> **YOUR INSTRUCTIONS**
Write out the entries below once more, exactly, with the pictures left out.

Dataset items:

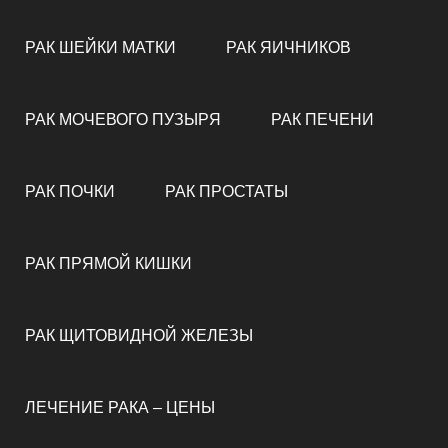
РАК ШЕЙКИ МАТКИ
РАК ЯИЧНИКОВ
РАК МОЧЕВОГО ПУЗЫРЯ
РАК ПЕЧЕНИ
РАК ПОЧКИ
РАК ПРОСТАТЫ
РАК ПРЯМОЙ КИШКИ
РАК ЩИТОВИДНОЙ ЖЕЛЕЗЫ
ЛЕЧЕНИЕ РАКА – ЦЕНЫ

> **EXERCISE RESPONSE**
РАК ШЕЙКИ МАТКИ
РАК ЯИЧНИКОВ
РАК МОЧЕВОГО ПУЗЫРЯ
РАК ПЕЧЕНИ
РАК ПОЧКИ
РАК ПРОСТАТЫ
РАК ПРЯМОЙ КИШКИ
РАК ЩИТОВИДНОЙ ЖЕЛЕЗЫ
ЛЕЧЕНИЕ РАКА – ЦЕНЫ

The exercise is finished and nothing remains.